The AskEdit submacro runs from the BeforeUpdate event of the City combo box on the WeddingList form when the user enters a new city name that isn’t in the row source. The macro first executes a MsgBox function in the condition of the first action to ask the user whether the new city should be added. If the user clicks the Yes button in the dialog box displayed by the MsgBox function, the function returns the value 6. (We’ll explain more about the MsgBox function later.) If the user clicks No, the macro halts. When the user clicks Yes, the submacro calls the IsFormLoaded custom Visual Basic function (in the modUtility module object) to determine whether the CityInformation form is open. If it is, the submacro closes it. The submacro then opens the CityInformation form in data entry mode and copies the new city name from the WeddingList form to the CityInformation form.

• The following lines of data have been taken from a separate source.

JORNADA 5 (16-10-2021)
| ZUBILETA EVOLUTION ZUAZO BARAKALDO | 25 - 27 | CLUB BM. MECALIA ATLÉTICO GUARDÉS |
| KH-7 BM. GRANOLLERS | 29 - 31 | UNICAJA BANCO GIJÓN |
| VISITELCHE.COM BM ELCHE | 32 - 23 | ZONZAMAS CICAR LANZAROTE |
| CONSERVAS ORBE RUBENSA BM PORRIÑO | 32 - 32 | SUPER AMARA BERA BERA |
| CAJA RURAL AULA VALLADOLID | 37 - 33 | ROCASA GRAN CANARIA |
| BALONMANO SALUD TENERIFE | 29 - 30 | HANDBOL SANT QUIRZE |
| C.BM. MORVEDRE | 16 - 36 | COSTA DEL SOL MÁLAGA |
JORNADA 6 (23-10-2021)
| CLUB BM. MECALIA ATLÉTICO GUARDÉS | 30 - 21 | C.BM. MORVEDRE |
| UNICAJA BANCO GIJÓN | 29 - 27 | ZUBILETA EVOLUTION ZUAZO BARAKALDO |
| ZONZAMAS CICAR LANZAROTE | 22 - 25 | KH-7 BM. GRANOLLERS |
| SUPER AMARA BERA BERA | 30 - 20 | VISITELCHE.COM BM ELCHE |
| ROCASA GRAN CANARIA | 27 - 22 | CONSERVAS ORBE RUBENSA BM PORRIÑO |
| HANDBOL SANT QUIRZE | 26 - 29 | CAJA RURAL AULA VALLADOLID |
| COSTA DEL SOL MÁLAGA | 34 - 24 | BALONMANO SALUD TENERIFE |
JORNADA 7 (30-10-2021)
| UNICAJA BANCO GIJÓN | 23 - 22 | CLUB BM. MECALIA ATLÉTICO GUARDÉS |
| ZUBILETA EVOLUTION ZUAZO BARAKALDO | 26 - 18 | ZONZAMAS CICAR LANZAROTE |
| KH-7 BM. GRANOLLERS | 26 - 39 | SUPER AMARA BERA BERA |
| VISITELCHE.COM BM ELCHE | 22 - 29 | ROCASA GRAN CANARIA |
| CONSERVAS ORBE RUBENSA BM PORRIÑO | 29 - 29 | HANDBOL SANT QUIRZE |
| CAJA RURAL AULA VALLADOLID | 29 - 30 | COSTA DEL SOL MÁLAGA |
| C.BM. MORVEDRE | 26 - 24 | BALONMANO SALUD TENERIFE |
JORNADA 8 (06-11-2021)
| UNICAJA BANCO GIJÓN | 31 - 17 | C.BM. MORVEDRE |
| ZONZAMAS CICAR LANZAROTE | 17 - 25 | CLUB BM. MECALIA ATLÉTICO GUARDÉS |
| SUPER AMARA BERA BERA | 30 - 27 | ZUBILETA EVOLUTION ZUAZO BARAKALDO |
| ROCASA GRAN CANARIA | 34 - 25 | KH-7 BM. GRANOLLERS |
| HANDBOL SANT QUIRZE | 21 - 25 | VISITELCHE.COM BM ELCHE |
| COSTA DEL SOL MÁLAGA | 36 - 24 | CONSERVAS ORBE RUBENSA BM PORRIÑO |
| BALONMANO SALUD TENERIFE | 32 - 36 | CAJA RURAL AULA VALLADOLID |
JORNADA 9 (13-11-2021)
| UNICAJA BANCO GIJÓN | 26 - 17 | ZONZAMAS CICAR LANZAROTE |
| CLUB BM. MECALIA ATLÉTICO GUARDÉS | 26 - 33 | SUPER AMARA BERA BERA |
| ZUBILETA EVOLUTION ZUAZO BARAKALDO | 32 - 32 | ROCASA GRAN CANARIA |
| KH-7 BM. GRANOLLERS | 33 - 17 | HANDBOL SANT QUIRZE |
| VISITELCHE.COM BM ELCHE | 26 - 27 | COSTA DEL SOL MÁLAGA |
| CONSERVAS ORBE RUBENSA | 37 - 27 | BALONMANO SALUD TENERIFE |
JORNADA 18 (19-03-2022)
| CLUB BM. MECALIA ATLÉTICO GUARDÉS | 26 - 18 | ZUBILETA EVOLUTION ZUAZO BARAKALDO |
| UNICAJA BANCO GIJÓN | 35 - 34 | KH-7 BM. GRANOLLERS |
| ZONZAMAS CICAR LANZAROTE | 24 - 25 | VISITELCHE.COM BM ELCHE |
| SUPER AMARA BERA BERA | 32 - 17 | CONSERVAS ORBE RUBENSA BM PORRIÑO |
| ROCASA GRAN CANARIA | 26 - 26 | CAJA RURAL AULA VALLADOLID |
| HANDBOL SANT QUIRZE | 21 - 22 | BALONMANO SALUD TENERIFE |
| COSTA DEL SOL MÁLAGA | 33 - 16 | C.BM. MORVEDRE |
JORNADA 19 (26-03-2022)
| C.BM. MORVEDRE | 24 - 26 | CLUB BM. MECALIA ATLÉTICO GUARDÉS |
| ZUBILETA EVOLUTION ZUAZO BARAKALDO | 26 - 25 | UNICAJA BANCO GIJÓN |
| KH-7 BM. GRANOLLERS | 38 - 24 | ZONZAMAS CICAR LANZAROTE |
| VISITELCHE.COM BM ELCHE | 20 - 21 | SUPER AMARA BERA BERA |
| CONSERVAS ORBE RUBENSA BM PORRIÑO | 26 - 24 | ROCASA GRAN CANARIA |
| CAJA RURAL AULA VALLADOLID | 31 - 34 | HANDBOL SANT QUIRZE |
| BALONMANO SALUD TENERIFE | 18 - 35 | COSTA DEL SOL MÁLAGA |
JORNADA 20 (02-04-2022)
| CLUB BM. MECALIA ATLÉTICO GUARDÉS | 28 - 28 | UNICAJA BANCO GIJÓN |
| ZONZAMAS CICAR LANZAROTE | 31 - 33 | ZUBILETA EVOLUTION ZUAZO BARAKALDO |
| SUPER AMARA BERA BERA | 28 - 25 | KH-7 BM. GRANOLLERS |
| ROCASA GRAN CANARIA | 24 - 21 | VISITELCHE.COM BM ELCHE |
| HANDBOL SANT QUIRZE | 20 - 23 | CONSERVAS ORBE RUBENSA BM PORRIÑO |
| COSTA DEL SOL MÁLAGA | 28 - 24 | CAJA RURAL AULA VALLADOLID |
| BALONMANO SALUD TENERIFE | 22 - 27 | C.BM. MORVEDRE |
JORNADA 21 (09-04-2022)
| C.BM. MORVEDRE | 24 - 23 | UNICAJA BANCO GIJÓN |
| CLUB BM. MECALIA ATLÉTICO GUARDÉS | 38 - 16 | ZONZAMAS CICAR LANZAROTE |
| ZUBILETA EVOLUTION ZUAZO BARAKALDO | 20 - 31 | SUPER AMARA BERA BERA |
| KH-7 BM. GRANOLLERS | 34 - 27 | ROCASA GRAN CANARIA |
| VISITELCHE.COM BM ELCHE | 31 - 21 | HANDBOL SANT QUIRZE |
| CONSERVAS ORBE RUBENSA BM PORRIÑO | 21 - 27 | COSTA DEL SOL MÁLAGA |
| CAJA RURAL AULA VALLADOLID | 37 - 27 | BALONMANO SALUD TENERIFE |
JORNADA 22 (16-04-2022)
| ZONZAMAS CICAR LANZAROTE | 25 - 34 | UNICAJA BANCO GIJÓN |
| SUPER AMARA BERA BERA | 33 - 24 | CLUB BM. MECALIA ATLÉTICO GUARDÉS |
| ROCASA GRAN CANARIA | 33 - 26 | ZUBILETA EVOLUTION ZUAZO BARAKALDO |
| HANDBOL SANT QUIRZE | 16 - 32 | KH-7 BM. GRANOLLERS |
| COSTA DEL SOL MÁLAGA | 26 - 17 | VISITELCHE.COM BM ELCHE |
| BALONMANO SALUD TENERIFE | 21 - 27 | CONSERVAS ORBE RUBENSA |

The application uses the AddFlag variable to let code in another macro know that this macro has closed and reopened the CityInformation form in data entry mode. The RefreshCityList submacro that executes in response to the AfterInsert event in the CityInformation form is also stored in the ValidateCitySetStateAndZip macro. The RefreshCityList submacro tests the AddFlag variable set in the AskEdit submacro. Scroll down the macro design surface until you come to the RefreshCityList submacro, as shown in Figure 20-19.
Figure 20-19 The RefreshCityList submacro in the ValidateCitySetStateAndZip macro tests and sets temporary variables.
In the If conditional expression for the first action in this submacro, you can see the following expression:
This test checks to see whether the AddFlag temporary variable has been set. If not, then the user must be using the CityInformation form to add a new record independent of the WeddingList form, so the submacro closes the form and stops (the StopAllMacros action). If the AddFlag temporary variable is true, the submacro resets the AddFlag temporary variable to False, sets another temporary variable, RequeryFlag, to let the macro that responds to the AfterUpdate event of the City combo box to do a requery, and closes the CityInformation form.
Note the special syntax you need to use to reference a temporary variable anywhere other than in an action specifically related to temporary variables. When you create a temporary variable in a macro, Access adds the variable to the special collection of the database called TempVars. When an object is a member of a collection (Access treats temporary variables as objects), you can reference the object by naming the collection, using an exclamation point separator, and then naming the object. So, to reference a temporary variable in macros, queries, event procedures, and even Visual Basic code, use the following syntax:
[TempVars]![<name of temporary variable>]
You can have as many as 255 temporary variables defined at any time in your Access 2010 database. By using temporary variables in the various submacros in the ValidateCitySetStateAndZip macro object, you can change the way Access executes the various macro actions based on actions taken in other macros and submacros.
If you need to clear the value stored in a temporary variable and delete the variable, you can use the RemoveTempVar macro action. The RemoveTempVar action requires only one argument—Name—and it clears any value stored in the temporary variable of that name and then deletes the variable. If you need to delete all temporary variables from memory, you can use the RemoveAllTempVars action. This action requires no arguments because it clears all temporary variables, similar to what would occur if you closed the database.
Although removing a temporary variable technically deletes it from the TempVars collection, you won’t get an error if you attempt to reference a temporary variable that doesn’t exist. If you attempt to fetch the value of a nonexistent temporary variable, Access returns the value Null. For this reason, you should be careful when naming and using temporary variables. If you set a temporary variable in one macro and then think you’re referencing the same variable in another macro but slightly misspell the variable name, you won’t get the results you expect.